To the very juvenile, perhaps, this kind of slinking, cheap rhetorical ploy may hold water. After all, a prerequisite for the success of any action is the absence of failure. But consider the application of this sort of "logic" to virtually any other sphere of life. (And here, the attentive reader will notice I am channeling Sonic Charmer.)
- The question is often asked, was my hamburger diet successful? The more important question is did my diet fail, and we do know the answer. It didn't fail. I didn't gain additional weight.
- The question is often asked, was my strategy for winning the race successful? The more important question is did my strategy fail, and we do know the answer. It didn't fail. I didn't place last.

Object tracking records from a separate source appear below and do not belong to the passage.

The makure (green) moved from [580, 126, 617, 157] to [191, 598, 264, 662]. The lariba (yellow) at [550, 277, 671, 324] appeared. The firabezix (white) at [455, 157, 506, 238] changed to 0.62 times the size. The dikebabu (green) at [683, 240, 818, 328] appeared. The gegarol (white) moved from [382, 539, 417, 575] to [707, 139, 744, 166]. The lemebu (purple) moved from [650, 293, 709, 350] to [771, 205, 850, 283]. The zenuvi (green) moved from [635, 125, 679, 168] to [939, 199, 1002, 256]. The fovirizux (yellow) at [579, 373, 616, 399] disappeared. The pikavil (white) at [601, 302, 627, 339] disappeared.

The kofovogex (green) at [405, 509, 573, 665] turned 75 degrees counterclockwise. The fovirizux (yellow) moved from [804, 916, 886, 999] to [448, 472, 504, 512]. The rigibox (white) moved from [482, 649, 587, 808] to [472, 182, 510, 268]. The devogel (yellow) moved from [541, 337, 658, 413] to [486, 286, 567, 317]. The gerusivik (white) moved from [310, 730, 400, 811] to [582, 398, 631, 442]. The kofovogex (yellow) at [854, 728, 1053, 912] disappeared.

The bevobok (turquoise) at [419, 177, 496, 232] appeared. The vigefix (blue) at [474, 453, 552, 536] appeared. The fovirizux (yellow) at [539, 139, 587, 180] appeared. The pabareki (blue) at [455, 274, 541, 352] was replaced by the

- The question is often asked, was my party a success? The more important question is did my party fail, and we do know the answer. It didn't fail. People showed up.
- The question is often asked, was my cancer medication successful? The more important question is did my cancer medication fail, and we do know the answer. It didn't fail. It didn't increase the growth rate of my tumors.
The point here is that if we are setting the bar so low that we are only evaluating policies based on whether they make conditions worse - not whether they improve conditions - we have already failed, and failed miserably.
Why? Because we can achieve the status quo without engaging in any policy response whatsoever. In fact, the status quo is defined to be the state of things in absence of a policy response. See, policies cost money and political capital. They require people to be hired, actions to be undertaken, pencils to be sharpened, electricity to be spent on firing up laptops to develop and implement all the requirements of the policy in question, etc., etc. Policy means that people act, and action always costs money and other resources.
So any policy that achieves the status quo is a net cost to society. Society must pay for the fact that the policy in question was implemented. It is not really "status quo," but rather "status quo for a small subset of factors, and status crap for all those people whose costs were increased in order to make it happen."
Remember this the next time someone tells you that "we have to do something." Remember this the next time someone tells you that the status quo is unacceptable and that anything would be better than nothing. "Anything" always costs something. "There is no such thing as a free lunch," as the economists like to say.
What this means is that policies cannot be evaluated by the lowest available standard, i.e. did they make "things" worse. Every policy ever conceived has a set of costs associated with it, and the only relevant question is whether the policy's benefits more than compensate for its costs. Then, and only then, can the policy be deemed a success.
If a policy just barely compensates for its associated costs, then - and only then - can the policy be said to have "not failed."
The US government provided a bail-out to General Motors to the tune of $418 billion. That money came from somewhere. Somebody paid it. Four years later, those costs - plus interest - have accrued to the US taxpayers. It was our money (our children's future money, actually), and the government annexed it and spent it on a bailout that benefited, not taxpayers in general, but solely those taxpayers connected to the General Motors company. This is corporate cronyism, this is Uncle Sam's good-old-boys' club. And, yes, it cost us all money.
Perhaps one could make that argument - supposing GM's rebound was so significant that it heralded in a new age of revolutionary US automotive innovation, sparking a nation-wide spree of new auto factories and auto industry spin-offs. If $418 billion were enough to buy $1 trillion of permanent automotive growth that affected all taxpayers more or less equally, then perhaps it would have been worth it.
But what we are now being told is that we spent $418 billion of money we didn't really have, which we must now pay back, and, hey, at least it wasn't an abject failure!
Only to bureaucrats does this make any sense.